WHAT YOU ARE ASKED TO DO:
Pick up the forum answer about using the CPU to find the length of x86-64 instructions, and continue it after its last sentence.

How to tell length of an x86-64 instruction opcode using CPU itself?

1 Answers

The Trap Flag (TF) in EFLAGS/RFLAGS makes the CPU single-step, i.e. take an exception after running one instruction.

So if you write a debugger, you can use the CPU's single-stepping capability to find instruction boundaries in a block of code. But only by running it, and if it faults (e.g. a load from an unmapped address) you'll get that exception instead of the TF single-step exception.

(Most OSes have facilities for attaching to and single-stepping another process, e.g. Linux ptrace, so you could maybe create an unprivileged sandbox process where your could step through some unknown bytes of machine code...)

Or as @Rbmn points out, you can use OS-assisted debug facilities to single-step yourself.

@Harold and @MargaretBloom also point out that you can put bytes at the end of a page (followed by an unmapped page) and run them. See if you get a #UD, a page fault, or a #GP exception.

#UD: the decoders saw a complete but invalid instruction.
page fault on the unmapped page: the decoders hit the unmapped page before deciding that it was an illegal instruction.
#GP: the instruction was privileged or faulted for other reasons.

To rule out decoding+running as a complete instruction and then faulting on the unmapped page, start with only 1 byte before the unmapped page, and keep adding more bytes until you stop getting page faults.

Breaking the x86 ISA by Christopher Domas goes into more detail about this technique, including using it to find undocumented illegal instructions, e.g. 9a13065b8000d7 is a 7-byte illegal instruction; that's when it stops page-faulting. (objdump -d just says 0x9a (bad) and decodes the rest of the bytes, but apparently real Intel hardware isn't satisfied that it's bad until it's fetched 6 more bytes).

DATASET ROWS:
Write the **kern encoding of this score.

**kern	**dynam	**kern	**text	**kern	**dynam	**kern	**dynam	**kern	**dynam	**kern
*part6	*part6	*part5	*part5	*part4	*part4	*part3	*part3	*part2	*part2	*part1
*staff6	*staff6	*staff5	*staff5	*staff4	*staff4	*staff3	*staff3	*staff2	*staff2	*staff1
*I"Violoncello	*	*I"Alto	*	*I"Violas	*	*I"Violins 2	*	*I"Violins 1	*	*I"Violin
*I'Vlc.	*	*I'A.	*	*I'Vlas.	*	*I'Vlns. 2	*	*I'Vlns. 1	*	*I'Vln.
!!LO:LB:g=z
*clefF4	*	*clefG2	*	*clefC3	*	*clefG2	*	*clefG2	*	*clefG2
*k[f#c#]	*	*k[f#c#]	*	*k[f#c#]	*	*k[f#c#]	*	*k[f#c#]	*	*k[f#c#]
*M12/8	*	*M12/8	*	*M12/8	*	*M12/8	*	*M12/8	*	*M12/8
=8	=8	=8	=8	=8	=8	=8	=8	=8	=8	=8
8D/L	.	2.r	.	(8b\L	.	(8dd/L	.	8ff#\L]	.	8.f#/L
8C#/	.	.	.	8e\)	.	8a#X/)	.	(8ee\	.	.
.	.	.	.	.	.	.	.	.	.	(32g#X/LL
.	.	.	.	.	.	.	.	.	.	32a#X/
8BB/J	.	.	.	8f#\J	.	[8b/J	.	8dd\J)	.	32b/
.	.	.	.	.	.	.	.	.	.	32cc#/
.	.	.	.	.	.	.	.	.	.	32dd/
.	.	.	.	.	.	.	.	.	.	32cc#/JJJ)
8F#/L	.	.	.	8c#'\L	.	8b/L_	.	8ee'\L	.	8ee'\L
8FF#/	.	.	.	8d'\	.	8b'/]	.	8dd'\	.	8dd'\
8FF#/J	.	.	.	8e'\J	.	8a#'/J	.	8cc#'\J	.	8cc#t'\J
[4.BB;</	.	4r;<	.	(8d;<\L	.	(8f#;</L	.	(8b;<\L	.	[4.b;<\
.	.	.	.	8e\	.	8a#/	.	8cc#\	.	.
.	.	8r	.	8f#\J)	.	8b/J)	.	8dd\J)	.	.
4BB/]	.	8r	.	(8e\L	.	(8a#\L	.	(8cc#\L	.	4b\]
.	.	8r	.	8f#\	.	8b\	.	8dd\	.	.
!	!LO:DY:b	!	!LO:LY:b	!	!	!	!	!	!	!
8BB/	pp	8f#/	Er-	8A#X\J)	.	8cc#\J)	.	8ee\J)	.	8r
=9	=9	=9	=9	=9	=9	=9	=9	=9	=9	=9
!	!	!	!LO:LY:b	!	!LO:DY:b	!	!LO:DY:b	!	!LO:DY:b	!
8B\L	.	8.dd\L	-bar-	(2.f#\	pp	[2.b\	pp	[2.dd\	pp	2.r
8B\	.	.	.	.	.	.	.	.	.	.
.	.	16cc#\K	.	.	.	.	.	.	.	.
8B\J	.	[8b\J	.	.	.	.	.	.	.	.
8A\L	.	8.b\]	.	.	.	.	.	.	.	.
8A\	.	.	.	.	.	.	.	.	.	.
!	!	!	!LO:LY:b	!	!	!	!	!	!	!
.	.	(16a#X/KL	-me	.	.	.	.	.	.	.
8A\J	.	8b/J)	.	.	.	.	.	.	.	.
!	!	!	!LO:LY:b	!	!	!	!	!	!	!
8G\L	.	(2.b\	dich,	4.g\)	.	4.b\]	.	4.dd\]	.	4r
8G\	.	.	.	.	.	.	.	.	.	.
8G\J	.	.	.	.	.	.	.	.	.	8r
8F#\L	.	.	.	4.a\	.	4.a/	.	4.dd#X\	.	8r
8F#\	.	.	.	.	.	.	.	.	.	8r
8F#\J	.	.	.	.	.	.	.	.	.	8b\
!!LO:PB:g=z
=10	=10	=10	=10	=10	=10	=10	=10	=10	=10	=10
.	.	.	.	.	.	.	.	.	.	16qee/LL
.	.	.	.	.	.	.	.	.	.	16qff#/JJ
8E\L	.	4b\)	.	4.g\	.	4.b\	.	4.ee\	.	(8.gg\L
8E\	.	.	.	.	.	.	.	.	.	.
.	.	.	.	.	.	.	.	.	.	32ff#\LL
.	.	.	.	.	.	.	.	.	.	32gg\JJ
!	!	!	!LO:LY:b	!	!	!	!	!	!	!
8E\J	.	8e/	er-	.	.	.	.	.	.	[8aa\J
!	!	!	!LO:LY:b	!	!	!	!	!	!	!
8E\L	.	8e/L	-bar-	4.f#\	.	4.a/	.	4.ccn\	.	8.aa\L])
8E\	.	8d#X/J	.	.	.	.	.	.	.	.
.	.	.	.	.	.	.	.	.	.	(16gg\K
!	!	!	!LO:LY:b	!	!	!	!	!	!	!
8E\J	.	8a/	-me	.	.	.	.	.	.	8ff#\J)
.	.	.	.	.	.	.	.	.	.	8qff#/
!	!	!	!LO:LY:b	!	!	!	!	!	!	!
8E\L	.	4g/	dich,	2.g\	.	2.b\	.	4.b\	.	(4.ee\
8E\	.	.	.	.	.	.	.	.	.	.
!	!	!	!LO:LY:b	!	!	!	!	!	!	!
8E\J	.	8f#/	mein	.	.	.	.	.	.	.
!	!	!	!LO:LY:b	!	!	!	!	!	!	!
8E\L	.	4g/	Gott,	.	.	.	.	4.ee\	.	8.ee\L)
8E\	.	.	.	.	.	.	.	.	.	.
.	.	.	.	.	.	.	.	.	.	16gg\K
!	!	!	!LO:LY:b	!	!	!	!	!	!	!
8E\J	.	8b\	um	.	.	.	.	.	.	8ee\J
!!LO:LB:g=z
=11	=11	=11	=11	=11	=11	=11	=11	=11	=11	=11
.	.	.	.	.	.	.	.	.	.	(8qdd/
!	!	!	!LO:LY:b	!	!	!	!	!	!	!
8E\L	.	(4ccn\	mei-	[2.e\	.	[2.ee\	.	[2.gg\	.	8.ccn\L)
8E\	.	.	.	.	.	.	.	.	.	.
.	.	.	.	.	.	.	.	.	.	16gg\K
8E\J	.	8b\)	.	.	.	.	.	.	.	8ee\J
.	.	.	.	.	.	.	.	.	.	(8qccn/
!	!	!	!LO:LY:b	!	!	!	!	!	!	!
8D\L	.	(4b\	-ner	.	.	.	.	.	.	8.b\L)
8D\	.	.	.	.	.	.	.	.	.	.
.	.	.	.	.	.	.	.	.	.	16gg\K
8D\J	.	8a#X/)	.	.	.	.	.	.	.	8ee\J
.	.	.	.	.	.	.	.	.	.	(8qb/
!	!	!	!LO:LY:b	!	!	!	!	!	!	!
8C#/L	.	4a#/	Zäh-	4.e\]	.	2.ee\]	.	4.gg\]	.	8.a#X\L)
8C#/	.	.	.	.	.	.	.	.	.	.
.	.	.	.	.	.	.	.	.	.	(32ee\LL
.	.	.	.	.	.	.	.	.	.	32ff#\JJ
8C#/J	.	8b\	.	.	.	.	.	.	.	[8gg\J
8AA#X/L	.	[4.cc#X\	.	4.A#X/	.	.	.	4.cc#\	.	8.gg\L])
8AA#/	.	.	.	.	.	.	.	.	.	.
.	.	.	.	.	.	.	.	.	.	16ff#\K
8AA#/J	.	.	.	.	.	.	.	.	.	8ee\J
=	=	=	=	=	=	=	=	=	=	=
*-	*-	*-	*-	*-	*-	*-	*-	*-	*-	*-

EXERCISE RESPONSE:
HW performance counters like instructions_retired.any also expose instruction counts, but without knowing anything about the end of an instruction, you don't know where to put an rdpmc instruction. Padding with 0x90 NOPs and seeing how many instructions total were executed probably wouldn't really work because you'd have to know where to cut and start padding.

I'm wondering, why wouldn't Intel and AMD introduce an instruction for that

For debugging, normally you want to fully disassemble an instruction, not just find insn boundaries. So you need a full software library.

It wouldn't make sense to put a microcoded disassembler behind some new opcode.

Besides, the hardware decoders are only wired up to work as part of the front-end in the code-fetch path, not to feed them arbitrary data. They're already busy decoding instructions most cycles, and aren't wired up to work on data. Adding instructions that decode x86 machine-code bytes would almost certainly be done by replicating that hardware in an ALU execution unit, not by querying the decoded-uop cache or L1i (in designs where instruction boundaries are marked in L1i), or sending data through the actual front-end pre-decoders and capturing the result instead of queuing it for the rest of the front-end.

The only real high-performance use-case I can think of is emulation, or supporting new instructions like Intel's Software Development Emulator (SDE). But if you want to run new instructions on old CPUs, the whole point is that the old CPUs don't know about those new instructions.

The amount of CPU time spend disassembling machine code is pretty tiny compared to the amount of time that CPUs spend doing floating point math, or image processing. There's a reason we have stuff like SIMD FMA and AVX2 vpsadbw in the instruction set to speed up those special-purpose things that CPUs spend a lot of time doing, but not for stuff we can easily do with software.

Remember, the point of an instruction-set is to make it possible to create high-performance code, not to get all meta and specialize in decoding itself.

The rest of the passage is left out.